### [REQUIRED WORK]
In the post on longbows, what four qualities does the writer like in their arrows?

### [EXTRACT TO READ]
---+---

I like that the simplicity of my bow is a beautiful thing to behold. I like that my bow is simple to use with few adjustments. I like that my arrows have a fat diameter, are long, are heavy, and are slow enough to clearly watch their flight to the target.

Longbows are not for everyone. There is no reason that longbows should be for everyone or that I should try to push my desires on others. How does it help me to coerce others to shoot longbows?

One just needs to try recurves and to try longbows to determine which gives them the most joy. Unless winning contests are the most important activity for them, then they will need to shoot the best bow for that purpose regardless of whether they enjoy the appearance or feel of the bow.


----------



## 3D Archery (May 19, 2016)

---+---

### [GIVEN INFORMATION]
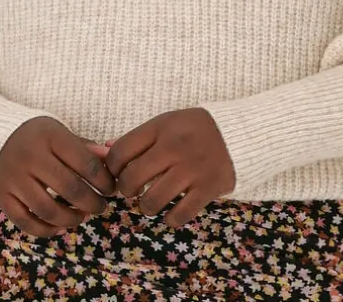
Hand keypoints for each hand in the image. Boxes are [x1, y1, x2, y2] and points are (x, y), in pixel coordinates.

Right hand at [0, 116, 117, 237]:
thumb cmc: (36, 135)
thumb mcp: (59, 132)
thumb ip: (84, 148)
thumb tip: (109, 158)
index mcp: (50, 136)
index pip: (85, 163)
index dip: (103, 180)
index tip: (111, 189)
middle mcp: (31, 156)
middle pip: (69, 188)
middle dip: (92, 203)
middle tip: (101, 207)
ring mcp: (13, 177)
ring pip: (48, 209)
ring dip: (71, 219)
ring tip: (82, 217)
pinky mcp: (0, 194)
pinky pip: (25, 221)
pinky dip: (45, 230)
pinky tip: (59, 228)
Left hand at [104, 108, 235, 227]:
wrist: (240, 133)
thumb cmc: (194, 129)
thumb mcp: (166, 124)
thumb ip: (137, 139)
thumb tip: (102, 153)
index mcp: (161, 127)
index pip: (120, 152)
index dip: (112, 168)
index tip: (118, 173)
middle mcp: (174, 147)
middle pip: (132, 178)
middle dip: (126, 190)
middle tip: (133, 190)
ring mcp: (192, 168)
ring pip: (151, 201)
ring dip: (146, 207)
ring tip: (150, 201)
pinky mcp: (208, 188)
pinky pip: (178, 215)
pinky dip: (170, 218)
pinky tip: (171, 212)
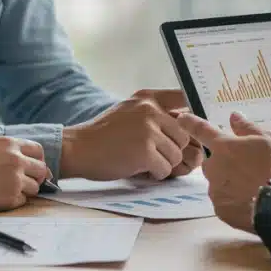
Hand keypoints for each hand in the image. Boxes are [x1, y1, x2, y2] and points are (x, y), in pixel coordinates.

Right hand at [0, 137, 47, 213]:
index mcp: (9, 144)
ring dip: (25, 190)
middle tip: (25, 182)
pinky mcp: (11, 198)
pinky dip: (14, 201)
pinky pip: (23, 201)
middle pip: (42, 169)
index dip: (37, 159)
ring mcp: (15, 179)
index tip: (33, 166)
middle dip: (36, 176)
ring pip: (35, 187)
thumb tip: (21, 162)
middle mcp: (16, 160)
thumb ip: (6, 153)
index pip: (37, 150)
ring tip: (6, 190)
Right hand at [61, 89, 197, 180]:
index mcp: (147, 98)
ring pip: (176, 154)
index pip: (184, 97)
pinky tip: (140, 168)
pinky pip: (166, 169)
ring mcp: (148, 131)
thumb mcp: (129, 111)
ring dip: (164, 163)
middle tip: (156, 154)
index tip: (190, 126)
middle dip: (173, 149)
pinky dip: (155, 174)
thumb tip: (187, 121)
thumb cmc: (104, 134)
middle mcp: (150, 110)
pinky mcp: (144, 152)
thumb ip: (154, 112)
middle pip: (184, 136)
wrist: (78, 148)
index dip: (192, 115)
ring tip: (144, 161)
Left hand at [178, 111, 270, 233]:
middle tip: (248, 169)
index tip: (180, 118)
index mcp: (224, 147)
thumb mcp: (270, 139)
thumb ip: (247, 128)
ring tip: (254, 188)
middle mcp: (214, 168)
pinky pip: (224, 202)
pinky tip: (251, 202)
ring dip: (230, 183)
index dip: (190, 123)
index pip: (201, 130)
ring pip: (218, 183)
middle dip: (224, 163)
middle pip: (212, 162)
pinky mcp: (221, 211)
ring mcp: (216, 191)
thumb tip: (233, 117)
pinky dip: (234, 201)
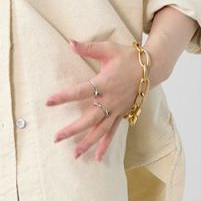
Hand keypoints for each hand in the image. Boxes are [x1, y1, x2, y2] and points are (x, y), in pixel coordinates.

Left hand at [46, 37, 142, 161]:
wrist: (151, 69)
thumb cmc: (128, 57)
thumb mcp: (108, 48)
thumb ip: (88, 47)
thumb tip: (69, 43)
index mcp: (105, 83)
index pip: (81, 91)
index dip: (64, 97)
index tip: (48, 101)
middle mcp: (111, 100)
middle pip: (89, 118)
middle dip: (73, 129)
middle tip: (57, 137)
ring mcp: (117, 110)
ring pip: (101, 130)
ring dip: (88, 142)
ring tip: (74, 154)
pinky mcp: (122, 115)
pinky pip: (113, 133)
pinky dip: (105, 145)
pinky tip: (98, 158)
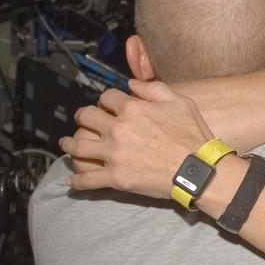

---+---

### [SOLUTION]
They have a fat diameter, are long, are heavy, and are slow enough to clearly watch their flight to the target.